El mensaje llega en un momento de transición y fragilidad institucional, marcado por demandas ciudadanas de reforma y por la urgencia de recuperar la confianza pública en el cuerpo policial.
Durante el acto de egreso de oficiales en la Academia de Policías, Paz abrió su discurso con una promesa que busca romper con viejas prácticas: la meritocracia será —dijo— el único criterio para las designaciones internas. En un país donde la Policía ha sido históricamente señalada por su dependencia del poder político de turno, el anuncio resonó como un intento de marcar distancia respecto de ciclos anteriores.
“Fueron elegidos por sus méritos”, afirmó el mandatario. “Una institución fuerte necesita reglas claras”, añadió, presentando la ética interna como “brújula moral” para el desempeño policial.
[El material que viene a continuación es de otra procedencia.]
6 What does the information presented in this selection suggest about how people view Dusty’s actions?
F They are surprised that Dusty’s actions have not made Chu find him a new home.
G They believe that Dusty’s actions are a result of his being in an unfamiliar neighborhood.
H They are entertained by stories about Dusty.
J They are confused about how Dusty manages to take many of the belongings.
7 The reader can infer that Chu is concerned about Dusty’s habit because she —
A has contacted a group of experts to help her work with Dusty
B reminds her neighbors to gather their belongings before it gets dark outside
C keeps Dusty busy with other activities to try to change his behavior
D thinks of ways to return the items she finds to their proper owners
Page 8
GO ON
El segundo eje se adentra en un terreno especialmente delicado: la corrupción interna, considerada por diversos estudios como uno de los principales factores de erosión de la legitimidad policial. Paz no evitó el diagnóstico: “La Policía se destruye primero por dentro”, advirtió, instando a erradicar prácticas que han deteriorado la imagen de la institución en la última década.
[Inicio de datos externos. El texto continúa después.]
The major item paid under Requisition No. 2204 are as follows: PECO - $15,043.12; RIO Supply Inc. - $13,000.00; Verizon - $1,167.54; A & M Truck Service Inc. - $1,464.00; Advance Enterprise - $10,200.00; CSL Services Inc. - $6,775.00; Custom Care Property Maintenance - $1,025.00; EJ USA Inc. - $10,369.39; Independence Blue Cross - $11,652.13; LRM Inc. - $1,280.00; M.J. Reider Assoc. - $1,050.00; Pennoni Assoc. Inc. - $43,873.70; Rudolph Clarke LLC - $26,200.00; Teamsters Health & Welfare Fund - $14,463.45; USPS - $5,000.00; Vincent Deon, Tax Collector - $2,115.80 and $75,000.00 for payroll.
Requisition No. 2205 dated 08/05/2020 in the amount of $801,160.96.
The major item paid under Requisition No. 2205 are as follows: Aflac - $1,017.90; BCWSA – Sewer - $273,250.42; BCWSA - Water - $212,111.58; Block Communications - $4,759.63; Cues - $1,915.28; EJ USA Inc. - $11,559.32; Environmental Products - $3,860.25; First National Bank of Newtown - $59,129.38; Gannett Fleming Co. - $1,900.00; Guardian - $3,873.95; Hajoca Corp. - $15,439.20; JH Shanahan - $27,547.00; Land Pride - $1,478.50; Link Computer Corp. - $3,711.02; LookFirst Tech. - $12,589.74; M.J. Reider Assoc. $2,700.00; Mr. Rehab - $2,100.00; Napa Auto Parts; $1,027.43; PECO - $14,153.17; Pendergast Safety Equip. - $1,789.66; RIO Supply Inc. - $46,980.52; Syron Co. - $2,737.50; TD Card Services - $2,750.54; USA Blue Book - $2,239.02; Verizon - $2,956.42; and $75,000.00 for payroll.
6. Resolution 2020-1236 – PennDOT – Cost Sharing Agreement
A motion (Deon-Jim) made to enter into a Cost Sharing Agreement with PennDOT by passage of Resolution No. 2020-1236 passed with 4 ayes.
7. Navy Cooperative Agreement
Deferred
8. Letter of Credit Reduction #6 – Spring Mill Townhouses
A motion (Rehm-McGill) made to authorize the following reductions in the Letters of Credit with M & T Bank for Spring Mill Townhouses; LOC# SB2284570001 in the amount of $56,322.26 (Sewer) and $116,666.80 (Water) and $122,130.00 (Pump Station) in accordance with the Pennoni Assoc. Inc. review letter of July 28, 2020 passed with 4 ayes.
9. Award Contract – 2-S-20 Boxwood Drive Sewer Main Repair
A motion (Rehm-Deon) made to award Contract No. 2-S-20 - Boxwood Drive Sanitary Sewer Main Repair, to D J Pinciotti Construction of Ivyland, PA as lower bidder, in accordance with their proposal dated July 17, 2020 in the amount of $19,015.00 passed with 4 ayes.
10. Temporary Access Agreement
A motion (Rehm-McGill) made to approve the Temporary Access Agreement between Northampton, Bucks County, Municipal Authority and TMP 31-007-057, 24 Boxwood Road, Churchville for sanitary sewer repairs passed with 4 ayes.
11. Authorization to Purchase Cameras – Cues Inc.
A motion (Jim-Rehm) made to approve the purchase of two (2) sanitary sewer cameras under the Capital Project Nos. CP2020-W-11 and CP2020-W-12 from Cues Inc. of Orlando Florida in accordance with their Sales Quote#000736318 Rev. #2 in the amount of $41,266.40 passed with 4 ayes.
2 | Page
El plan también apuesta por una Policía más orientada a la prevención y al orden público, abandonando, según el presidente, la lógica reactiva que ha predominado en los últimos años. Esta visión enlaza con el cuarto eje: la modernización tecnológica, que incluye herramientas de inteligencia, digitalización de procesos, cooperación internacional y un llamado explícito a dejar atrás el aislamiento institucional. “Basta de ser una isla”, expresó Paz, en una frase que sintetiza su intención de abrir la Policía a estándares globales de gestión y transparencia.
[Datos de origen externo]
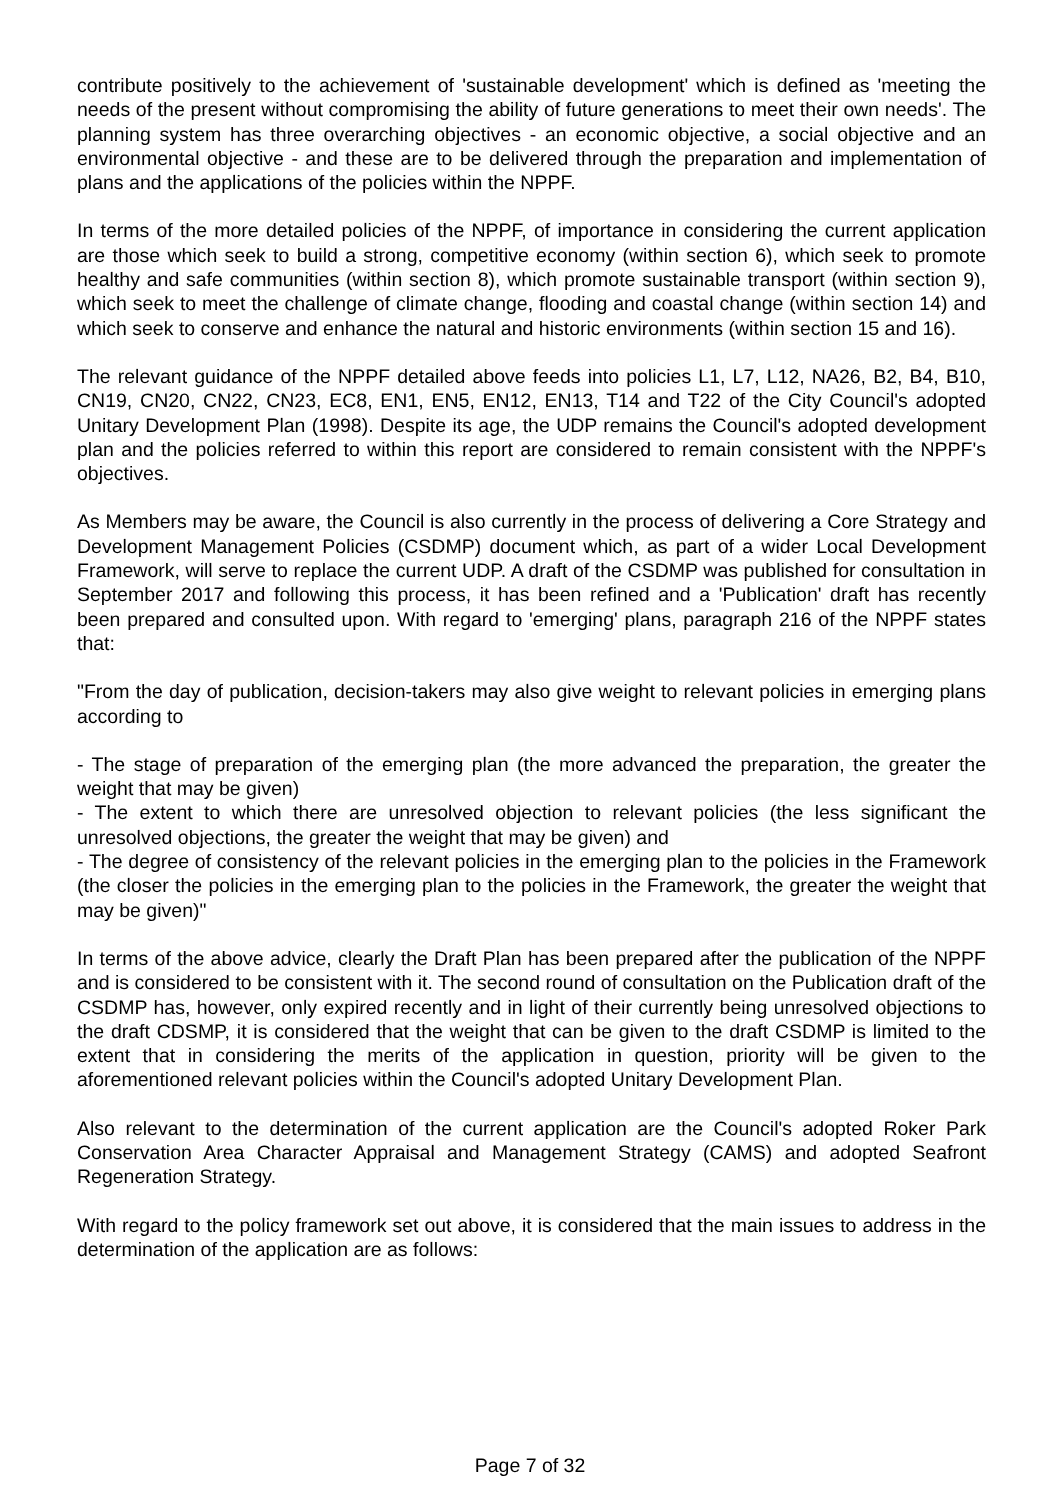contribute positively to the achievement of 'sustainable development' which is defined as 'meeting the needs of the present without compromising the ability of future generations to meet their own needs'. The planning system has three overarching objectives - an economic objective, a social objective and an environmental objective - and these are to be delivered through the preparation and implementation of plans and the applications of the policies within the NPPF.
In terms of the more detailed policies of the NPPF, of importance in considering the current application are those which seek to build a strong, competitive economy (within section 6), which seek to promote healthy and safe communities (within section 8), which promote sustainable transport (within section 9), which seek to meet the challenge of climate change, flooding and coastal change (within section 14) and which seek to conserve and enhance the natural and historic environments (within section 15 and 16).
The relevant guidance of the NPPF detailed above feeds into policies L1, L7, L12, NA26, B2, B4, B10, CN19, CN20, CN22, CN23, EC8, EN1, EN5, EN12, EN13, T14 and T22 of the City Council's adopted Unitary Development Plan (1998). Despite its age, the UDP remains the Council's adopted development plan and the policies referred to within this report are considered to remain consistent with the NPPF's objectives.
As Members may be aware, the Council is also currently in the process of delivering a Core Strategy and Development Management Policies (CSDMP) document which, as part of a wider Local Development Framework, will serve to replace the current UDP. A draft of the CSDMP was published for consultation in September 2017 and following this process, it has been refined and a 'Publication' draft has recently been prepared and consulted upon. With regard to 'emerging' plans, paragraph 216 of the NPPF states that:
"From the day of publication, decision-takers may also give weight to relevant policies in emerging plans according to
- The stage of preparation of the emerging plan (the more advanced the preparation, the greater the weight that may be given)
- The extent to which there are unresolved objection to relevant policies (the less significant the unresolved objections, the greater the weight that may be given) and
- The degree of consistency of the relevant policies in the emerging plan to the policies in the Framework (the closer the policies in the emerging plan to the policies in the Framework, the greater the weight that may be given)"
In terms of the above advice, clearly the Draft Plan has been prepared after the publication of the NPPF and is considered to be consistent with it. The second round of consultation on the Publication draft of the CSDMP has, however, only expired recently and in light of their currently being unresolved objections to the draft CDSMP, it is considered that the weight that can be given to the draft CSDMP is limited to the extent that in considering the merits of the application in question, priority will be given to the aforementioned relevant policies within the Council's adopted Unitary Development Plan.
Also relevant to the determination of the current application are the Council's adopted Roker Park Conservation Area Character Appraisal and Management Strategy (CAMS) and adopted Seafront Regeneration Strategy.
With regard to the policy framework set out above, it is considered that the main issues to address in the determination of the application are as follows:
Page 7 of 32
La reforma incorpora además un componente territorial: fortalecer la seguridad urbana y rural, una demanda persistente en un país donde la presencia estatal suele diluirse en las regiones fronterizas y en áreas rurales extensas. El presidente insistió en que la cobertura efectiva debe ser un pilar central de la transformación.
El último eje, dedicado a la lucha contra la violencia de género, destaca por su tono personal. Paz lo describió como parte de su propia convicción y recordó que la igualdad es un requisito ineludible para cualquier reforma que aspire a legitimidad social. Bolivia mantiene una de las tasas más altas de violencia contra las mujeres en Sudamérica, y organizaciones locales han reclamado durante años una policía más preparada y sensible a la atención de víctimas.
El mandatario cerró su intervención con una apelación ética que buscó ir más allá del discurso institucional. Recordó a los nuevos oficiales que la autoridad “no proviene del arma o del uniforme, sino del ejemplo”, y los instó a actuar con coherencia “incluso cuando nadie los mira”.
El mensaje final, pronunciado en un ambiente de solemnidad, fue una invitación a marchar “con firmeza, disciplina y honor” en un país que —según sus palabras— atraviesa un periodo decisivo y necesitado de instituciones “maduras, transparentes y unidas”.